Synopsis: For any builder or carpenter, tool storage should be a prime consideration. Tools are a huge investment, and keeping them stored so that they aren’t damaged or destroyed is important. In this article, San Diego carpenter Kit Camp takes a look at three tool-storage systems using a format popular in Europe but just beginning to make their way to the United States. These systems use stackable, customizable cases of different sizes. Here, Camp looks at systems from Bosch, DeWalt, and Festool. Camp praises Bosch’s L-Boxx for its large footprint, spacious interior volume, and secure stacking and unstacking capabilities; the downsides include thin sidewalls and fewer customization options. DeWalt’s TSTAK, says Camp, has strong heavy-duty latches, low cost, and places for labels; it also is less customizable and has a limited size range for its boxes. Finally, Camp says that Festool’s Systainers are admirable for their backward compatibility with older Systainer models and for their assortment of inserts and accessories; the big downside for the Festool product is that it is pricier than the other two brands.

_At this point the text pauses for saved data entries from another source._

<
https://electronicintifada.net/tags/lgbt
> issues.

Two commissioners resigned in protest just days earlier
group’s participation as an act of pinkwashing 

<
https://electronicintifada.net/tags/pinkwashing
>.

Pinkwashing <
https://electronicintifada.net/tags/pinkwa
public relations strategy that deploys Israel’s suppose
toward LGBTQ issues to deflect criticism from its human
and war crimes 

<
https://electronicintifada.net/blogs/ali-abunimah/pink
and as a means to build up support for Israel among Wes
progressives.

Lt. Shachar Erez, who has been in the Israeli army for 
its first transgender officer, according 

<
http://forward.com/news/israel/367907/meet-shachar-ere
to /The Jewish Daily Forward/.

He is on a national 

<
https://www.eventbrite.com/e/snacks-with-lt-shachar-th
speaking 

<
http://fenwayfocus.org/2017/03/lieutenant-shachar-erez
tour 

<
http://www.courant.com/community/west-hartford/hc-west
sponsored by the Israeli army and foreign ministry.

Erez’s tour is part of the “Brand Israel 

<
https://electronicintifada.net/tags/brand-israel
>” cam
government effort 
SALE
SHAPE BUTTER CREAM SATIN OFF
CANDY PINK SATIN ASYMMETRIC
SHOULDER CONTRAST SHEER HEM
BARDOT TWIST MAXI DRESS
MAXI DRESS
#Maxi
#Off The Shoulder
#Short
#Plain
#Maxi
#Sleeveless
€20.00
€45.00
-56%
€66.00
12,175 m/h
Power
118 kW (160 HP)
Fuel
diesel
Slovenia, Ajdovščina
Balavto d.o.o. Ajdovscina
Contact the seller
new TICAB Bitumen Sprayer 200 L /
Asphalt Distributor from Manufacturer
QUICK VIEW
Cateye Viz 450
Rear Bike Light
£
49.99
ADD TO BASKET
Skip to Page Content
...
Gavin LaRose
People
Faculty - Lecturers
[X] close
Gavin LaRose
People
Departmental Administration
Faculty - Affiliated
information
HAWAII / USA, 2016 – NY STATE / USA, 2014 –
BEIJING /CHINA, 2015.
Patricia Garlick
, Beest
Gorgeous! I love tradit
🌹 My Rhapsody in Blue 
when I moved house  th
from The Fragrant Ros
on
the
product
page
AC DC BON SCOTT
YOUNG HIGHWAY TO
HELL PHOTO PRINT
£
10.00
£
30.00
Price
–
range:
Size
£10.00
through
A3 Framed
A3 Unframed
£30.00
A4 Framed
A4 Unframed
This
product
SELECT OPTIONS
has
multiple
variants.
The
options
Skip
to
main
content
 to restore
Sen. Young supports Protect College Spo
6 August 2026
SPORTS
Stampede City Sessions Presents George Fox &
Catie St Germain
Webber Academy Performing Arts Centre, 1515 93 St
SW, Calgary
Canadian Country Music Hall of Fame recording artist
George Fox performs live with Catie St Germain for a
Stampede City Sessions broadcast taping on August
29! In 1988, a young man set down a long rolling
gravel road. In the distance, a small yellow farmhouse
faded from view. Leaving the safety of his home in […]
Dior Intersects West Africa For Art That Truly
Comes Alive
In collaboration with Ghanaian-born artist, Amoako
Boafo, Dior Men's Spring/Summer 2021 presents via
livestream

When I first started working as a finish carpenter, I carried all my tools in the bulky blow-molded plastic cases they came in. I figured that the tools were well protected and that the cases made me look professional and well organized. They also filled my compact truck nearly to overflowing, and made loading and unloading a daily chore I quickly grew to dread.
On my first big project, I met a meticulous stair guy who carried all his tools (other than a miter saw and an air compressor) in four rectangular milk crates and a single canvas bag. He could stack two crates, throw the canvas bag on top, and bring every tool he needed onto the job in two trips. At the time, I thought he would never be able to find anything in his jumble of tools, but over the years, I have found myself moving closer to a simple system like his. At this point, the only blow-molded cases I own are the tiny ones that came with a couple of small pin nailers.
Why not just use milk crates? Although they are stackable, nearly indestructible, and handy as step stools, they are wide open and exposed to dust, planer shavings, and prying eyes. Unless modified, they are not suitable for anything small (such as router bits) or thin and sharp (such as chisels). They also don’t provide protection from dirt and moisture.
Today’s toolboxes have some specific advantages over the old milk crate system. Less individual toolboxes and more a toolbox system, these stackable units can be outfitted to store tools and materials from finish nails to 3-hp plunge routers, and they provide protection, organization, security, and easy transportation.
I recently looked at three examples of these stackable tool-storage devices. Each system shares common traits, and they all accomplish the same job. The details, however, are likely to sway your decision about which one is right for you.
A systems approach
A new concept in the United States, stackable toolboxes have a longer track record in Europe. The concept is simple: Boxes are available in several heights but share the same footprint, allowing them to latch together into an easily movable stack. Because they are often sold empty, you can customize the interiors either with proprietary inserts or with aftermarket accessories, such as pick-and-pluck foam, Kaizen layered foam (FastCap.com), or homemade inserts.
I like to keep the interiors of each box simple, wasting the least amount of space with bins or thick foam. This way, I’m able either to get more tools into the box or to fit a tool and all its related accessories. Where it makes sense, I also like to arrange my tools in groups — for example, a dedicated box for finish nailers — rather than individually.
Unlike storing blow-molded cases of all different sizes, packing tools in containers of a standard size makes it easier to store them in drawers in your truck, on shelves in your van, or in cubbies in your shop.